A similar idea, expressed in a similar metaphor, occurs twenty years later in Virginia Woolf’s classic
characterization of “Modern Fiction” (1919). For, Virginia Woolf finally affirms, “Life is not a series of
give lamps symmetrically arranged; life is a luminous halo, a semi-transparent envelope surrounding us
from the beginning of consciousness to the end.”
In one way or another all the main Impressionists made it their aim to give a pictorial equivalent of the
visual sensations of a particular individual at a particular time and place . . . It was this aim which, as E.H.
Gombrich (The Story of Art) has said, allots the Impressionist movement a decisive role in the process of
art’s long transition from trying to portray what all men know to trying to portray what the individual
actually sees.
Heart of Darkness is essentially impressionist in one very special and yet general way: it accepts, and
indeed in its very form asserts, the bounded and ambiguous nature of individual understanding; and
because the understanding sought is of an inward and experiential kind, we can describe the basis of its
narrative method as subjective moral impressionism. Marlow’s story explores how one individual’s
knowledge of another can mysteriously change the way in which he sees the world as a whole, and the
form of Heart of Darkness proposes that so ambitious an enterprise can only be begun through one man
trying to express his most inward impressions of how deeply problematic is the quest for—to use Pater’s
terms—“an outer world, and of other minds.”
Heart of Darkness embodies more thoroughly than any previous fiction the posture of uncertainty and
doubt; one of Marlow’s functions is to represent how much a man cannot know; and he assumes that
reality is essentially private and individual—work, he comments, gives you “the chance to find yourself.
Your own reality—for yourself, not for others—what no other man can ever know. They can only see
the mere show, and never can tell what it really means.”
The other most distinctively impressionist aspect of Conrad’s narrative method concerns his approach to
visual description; and this preoccupation with the problematic relation of the individual sense
impressions to meaning is shown most clearly in one of the minor innovations of his narrative
technique.
Long before Heart of Darkness Conrad seems to have been trying to find ways of giving direct
narrative expression to the way in which the consciousness elicits meaning from its perceptions. One of
the devices that he hit on was to present a sense impression and to withhold naming it or explaining its
meaning until later; as readers we witness every step by which the gap between the individual
perception and its cause is belatedly closed within the consciousness of the protagonist.

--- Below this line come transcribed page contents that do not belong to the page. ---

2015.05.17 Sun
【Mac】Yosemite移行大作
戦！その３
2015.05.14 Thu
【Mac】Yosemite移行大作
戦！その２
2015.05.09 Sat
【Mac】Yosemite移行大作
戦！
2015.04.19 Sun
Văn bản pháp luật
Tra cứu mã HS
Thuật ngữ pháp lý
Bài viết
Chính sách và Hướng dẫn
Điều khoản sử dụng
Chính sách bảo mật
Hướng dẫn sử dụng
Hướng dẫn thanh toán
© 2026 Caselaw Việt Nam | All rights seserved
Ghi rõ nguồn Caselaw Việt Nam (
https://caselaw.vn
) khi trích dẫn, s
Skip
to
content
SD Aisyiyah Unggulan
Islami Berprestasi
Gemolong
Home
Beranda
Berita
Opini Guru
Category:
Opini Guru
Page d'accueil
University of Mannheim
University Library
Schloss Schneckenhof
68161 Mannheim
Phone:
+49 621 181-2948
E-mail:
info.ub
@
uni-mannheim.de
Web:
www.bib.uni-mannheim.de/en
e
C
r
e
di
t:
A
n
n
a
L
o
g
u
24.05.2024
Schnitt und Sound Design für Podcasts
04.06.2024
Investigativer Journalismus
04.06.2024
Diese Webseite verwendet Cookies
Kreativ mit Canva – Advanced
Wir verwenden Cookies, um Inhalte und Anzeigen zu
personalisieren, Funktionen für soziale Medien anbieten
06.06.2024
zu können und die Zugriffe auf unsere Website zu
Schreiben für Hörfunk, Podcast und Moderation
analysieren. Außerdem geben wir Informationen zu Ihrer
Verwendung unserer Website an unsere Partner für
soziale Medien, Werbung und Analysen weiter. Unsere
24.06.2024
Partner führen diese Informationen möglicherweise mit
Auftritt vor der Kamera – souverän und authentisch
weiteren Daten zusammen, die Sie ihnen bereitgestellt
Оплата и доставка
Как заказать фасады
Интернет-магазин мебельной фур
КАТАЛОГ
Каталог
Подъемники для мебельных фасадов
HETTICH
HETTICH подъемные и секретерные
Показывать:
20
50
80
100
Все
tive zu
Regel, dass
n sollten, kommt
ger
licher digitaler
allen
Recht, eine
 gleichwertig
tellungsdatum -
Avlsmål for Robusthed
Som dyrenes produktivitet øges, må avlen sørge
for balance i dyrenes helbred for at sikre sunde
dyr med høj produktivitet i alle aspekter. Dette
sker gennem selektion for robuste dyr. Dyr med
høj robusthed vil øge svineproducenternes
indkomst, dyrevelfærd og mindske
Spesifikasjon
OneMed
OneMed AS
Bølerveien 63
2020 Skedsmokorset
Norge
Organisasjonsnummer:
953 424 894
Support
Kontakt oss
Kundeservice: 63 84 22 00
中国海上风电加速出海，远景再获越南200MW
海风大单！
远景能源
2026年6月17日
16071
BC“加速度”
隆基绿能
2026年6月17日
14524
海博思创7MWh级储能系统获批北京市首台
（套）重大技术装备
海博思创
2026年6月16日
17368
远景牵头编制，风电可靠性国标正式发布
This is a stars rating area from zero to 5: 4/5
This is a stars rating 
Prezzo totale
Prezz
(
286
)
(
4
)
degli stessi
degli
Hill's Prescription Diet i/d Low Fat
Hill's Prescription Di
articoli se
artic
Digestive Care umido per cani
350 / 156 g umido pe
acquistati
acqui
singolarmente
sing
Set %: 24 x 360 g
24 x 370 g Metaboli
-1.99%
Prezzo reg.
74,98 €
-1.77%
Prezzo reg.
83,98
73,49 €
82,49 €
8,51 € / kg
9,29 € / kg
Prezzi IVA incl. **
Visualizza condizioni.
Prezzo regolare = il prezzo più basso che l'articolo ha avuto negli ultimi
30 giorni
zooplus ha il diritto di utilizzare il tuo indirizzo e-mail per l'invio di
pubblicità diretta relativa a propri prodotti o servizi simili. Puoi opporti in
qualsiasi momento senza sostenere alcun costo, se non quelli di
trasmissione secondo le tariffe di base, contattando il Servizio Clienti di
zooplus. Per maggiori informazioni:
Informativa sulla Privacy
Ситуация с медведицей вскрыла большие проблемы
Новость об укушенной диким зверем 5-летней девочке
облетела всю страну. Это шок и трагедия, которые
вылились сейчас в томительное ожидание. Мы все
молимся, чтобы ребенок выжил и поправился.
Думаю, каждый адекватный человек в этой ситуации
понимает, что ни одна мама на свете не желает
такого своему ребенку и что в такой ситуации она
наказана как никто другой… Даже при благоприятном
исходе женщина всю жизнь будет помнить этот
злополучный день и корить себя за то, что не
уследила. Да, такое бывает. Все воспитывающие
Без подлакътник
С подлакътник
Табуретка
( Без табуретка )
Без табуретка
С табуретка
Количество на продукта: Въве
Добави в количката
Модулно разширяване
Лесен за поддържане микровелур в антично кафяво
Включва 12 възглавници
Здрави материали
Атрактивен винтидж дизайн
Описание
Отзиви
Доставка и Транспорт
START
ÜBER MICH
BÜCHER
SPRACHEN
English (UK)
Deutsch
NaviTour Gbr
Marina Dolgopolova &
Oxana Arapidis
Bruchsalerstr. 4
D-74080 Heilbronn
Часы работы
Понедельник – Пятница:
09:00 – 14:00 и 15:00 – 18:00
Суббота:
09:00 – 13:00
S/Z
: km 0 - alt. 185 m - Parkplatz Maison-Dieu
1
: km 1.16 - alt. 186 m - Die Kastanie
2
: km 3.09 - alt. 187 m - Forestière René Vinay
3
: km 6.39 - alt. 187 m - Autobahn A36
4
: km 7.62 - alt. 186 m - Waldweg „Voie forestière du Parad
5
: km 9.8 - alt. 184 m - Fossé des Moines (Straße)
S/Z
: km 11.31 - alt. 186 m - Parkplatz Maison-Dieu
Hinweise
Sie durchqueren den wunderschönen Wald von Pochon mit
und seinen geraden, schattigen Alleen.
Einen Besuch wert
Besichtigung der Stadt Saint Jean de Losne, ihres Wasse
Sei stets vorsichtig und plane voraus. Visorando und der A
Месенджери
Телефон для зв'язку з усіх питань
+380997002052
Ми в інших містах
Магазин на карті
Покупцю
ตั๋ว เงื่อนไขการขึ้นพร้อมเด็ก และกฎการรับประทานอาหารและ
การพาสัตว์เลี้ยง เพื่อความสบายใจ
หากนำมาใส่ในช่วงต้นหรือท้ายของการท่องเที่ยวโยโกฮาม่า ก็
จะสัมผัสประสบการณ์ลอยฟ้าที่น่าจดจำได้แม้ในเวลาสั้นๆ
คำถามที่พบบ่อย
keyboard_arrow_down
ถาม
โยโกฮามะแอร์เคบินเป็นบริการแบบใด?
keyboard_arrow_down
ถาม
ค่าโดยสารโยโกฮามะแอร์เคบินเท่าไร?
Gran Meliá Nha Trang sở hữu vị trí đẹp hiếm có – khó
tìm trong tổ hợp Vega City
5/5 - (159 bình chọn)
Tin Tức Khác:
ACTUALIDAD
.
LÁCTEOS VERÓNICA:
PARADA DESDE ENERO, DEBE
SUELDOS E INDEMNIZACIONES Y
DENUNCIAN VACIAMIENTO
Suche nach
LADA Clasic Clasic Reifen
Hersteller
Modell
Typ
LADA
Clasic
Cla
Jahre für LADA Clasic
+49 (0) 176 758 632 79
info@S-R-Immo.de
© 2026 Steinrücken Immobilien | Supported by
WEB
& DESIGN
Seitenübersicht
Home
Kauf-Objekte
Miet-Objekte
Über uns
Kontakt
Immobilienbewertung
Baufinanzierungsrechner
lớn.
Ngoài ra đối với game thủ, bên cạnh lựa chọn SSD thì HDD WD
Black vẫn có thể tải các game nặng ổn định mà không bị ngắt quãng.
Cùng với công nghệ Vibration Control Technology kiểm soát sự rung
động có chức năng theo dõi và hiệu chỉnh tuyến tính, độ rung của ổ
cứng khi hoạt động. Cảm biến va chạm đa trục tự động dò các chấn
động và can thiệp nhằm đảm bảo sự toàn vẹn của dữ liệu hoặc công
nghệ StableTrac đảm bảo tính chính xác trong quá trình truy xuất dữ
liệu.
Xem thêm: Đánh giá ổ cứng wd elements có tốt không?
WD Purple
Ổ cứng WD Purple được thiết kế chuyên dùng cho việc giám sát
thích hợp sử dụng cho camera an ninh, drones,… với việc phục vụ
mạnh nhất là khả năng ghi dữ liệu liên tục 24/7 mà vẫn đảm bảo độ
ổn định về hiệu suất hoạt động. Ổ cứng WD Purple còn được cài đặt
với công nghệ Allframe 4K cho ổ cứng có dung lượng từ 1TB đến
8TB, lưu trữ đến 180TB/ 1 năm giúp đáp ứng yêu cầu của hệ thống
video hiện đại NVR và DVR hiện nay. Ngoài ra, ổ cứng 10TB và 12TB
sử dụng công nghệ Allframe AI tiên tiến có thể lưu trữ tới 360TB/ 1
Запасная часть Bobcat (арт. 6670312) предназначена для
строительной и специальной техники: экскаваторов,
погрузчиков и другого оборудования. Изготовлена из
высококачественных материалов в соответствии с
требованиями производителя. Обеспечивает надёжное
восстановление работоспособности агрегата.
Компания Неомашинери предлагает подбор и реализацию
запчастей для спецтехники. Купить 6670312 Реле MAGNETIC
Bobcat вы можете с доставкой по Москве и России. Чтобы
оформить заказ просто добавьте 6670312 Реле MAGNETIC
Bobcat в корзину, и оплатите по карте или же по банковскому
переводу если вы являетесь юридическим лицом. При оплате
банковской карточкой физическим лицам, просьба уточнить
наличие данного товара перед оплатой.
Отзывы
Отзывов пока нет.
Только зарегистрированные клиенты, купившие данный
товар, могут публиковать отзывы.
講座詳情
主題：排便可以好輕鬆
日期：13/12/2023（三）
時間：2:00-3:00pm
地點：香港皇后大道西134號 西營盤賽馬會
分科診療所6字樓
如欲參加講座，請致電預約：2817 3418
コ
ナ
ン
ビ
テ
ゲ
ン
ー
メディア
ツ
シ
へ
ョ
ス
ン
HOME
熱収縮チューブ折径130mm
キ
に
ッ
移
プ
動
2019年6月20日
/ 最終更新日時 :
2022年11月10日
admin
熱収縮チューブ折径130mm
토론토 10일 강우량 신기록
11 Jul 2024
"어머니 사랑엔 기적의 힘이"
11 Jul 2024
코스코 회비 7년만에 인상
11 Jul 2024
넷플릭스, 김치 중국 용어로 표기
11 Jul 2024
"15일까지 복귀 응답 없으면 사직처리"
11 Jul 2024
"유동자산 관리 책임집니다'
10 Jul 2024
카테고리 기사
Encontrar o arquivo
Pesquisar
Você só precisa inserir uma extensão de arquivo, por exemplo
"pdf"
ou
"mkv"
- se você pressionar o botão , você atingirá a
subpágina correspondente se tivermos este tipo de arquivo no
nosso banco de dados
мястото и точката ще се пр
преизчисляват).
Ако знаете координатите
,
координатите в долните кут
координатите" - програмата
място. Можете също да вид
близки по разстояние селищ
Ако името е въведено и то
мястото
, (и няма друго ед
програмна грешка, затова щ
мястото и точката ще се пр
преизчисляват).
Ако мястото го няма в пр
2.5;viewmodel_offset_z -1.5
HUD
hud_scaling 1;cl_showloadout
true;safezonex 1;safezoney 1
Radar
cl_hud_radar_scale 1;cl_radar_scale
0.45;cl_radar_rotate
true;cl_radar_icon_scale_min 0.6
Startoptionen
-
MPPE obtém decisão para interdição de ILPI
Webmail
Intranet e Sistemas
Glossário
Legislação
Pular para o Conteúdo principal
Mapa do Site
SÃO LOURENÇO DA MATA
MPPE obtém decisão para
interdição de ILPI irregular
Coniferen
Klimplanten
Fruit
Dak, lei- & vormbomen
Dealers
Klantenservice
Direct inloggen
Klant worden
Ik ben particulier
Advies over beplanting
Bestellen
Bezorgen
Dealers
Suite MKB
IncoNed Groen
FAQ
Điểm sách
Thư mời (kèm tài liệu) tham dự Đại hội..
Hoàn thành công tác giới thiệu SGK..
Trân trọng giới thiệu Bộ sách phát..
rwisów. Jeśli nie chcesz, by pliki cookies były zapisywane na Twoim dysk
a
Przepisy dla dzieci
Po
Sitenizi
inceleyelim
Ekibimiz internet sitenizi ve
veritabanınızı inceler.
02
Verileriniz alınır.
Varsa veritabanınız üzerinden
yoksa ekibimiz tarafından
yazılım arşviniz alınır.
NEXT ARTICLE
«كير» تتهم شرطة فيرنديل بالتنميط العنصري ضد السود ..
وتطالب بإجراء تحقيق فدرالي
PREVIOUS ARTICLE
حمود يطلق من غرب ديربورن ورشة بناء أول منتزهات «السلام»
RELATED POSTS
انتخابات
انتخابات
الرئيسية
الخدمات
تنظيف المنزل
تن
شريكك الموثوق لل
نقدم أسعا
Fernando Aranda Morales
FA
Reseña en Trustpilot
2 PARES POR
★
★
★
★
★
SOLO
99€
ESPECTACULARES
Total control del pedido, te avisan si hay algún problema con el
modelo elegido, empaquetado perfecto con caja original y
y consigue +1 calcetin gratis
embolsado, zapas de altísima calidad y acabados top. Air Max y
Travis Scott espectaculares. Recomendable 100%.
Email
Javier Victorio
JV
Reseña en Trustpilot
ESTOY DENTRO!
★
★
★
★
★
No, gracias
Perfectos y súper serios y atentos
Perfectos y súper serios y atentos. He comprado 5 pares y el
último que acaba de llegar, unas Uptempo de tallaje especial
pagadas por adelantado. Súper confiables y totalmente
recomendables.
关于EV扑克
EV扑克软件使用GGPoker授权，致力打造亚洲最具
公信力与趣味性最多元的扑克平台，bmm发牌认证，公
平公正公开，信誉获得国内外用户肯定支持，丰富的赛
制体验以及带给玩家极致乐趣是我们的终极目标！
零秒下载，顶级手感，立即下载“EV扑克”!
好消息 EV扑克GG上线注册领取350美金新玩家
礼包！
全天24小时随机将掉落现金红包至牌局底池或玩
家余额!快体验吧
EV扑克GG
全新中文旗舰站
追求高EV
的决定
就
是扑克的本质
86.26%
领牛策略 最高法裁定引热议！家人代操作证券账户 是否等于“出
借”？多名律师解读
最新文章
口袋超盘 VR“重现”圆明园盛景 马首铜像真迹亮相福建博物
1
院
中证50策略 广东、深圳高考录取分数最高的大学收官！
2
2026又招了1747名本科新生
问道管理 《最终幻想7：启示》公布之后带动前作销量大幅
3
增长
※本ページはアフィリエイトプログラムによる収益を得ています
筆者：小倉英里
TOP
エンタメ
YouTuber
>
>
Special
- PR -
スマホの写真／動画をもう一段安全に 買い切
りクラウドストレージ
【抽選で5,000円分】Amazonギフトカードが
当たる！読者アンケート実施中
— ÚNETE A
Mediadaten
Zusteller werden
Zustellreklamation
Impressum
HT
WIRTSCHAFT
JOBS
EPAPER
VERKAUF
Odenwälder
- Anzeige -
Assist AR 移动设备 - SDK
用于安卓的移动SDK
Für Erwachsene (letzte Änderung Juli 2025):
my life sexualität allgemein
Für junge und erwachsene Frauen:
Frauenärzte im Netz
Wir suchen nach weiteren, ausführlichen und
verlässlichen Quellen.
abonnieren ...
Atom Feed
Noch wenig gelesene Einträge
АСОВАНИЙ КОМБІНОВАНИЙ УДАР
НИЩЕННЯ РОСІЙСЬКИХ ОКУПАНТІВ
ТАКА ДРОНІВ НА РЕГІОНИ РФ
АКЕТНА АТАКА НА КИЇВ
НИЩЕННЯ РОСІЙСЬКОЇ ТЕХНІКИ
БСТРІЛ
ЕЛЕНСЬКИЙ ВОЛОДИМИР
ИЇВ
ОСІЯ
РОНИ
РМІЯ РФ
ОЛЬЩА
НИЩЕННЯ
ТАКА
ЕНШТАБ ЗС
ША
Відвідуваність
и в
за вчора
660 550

This narrative device may be termed delayed decoding, since it combines the forward temporal
progression of the mind, as it receives messages from the outside world, with the much slower reflexive
process of making out their meaning. . . Conrad presented the protagonist’s immediate sensations, and
thus made the reader aware of the gap between impression and understanding; the delay in bridging
the gap enacts the disjunction between the event and the observer’s trailing understanding of it.
Conrad’s method reflects all these difficulties in translating perceptions into causal or
conceptual terms. This takes us deeply into the connection between delayed decoding and
impressionism: it reminds us, as Michael Levenson has said, of the precarious nature of the process of
interpretation in general; and since this precariousness is particularly evident when the individual’s
situation or his state of mind is abnormal, the device of delayed decoding simultaneously enacts the
objective and subjective aspects of moments of crisis. The method also has the more obvious advantage
of convincing us of the reality of the experience of what is being described; there is nothing suspiciously
selective about the way it is narrated; while we read, we are, as in life, fully engaged in trying to
decipher a meaning out of a random and pell-mell bombardment of sense impressions.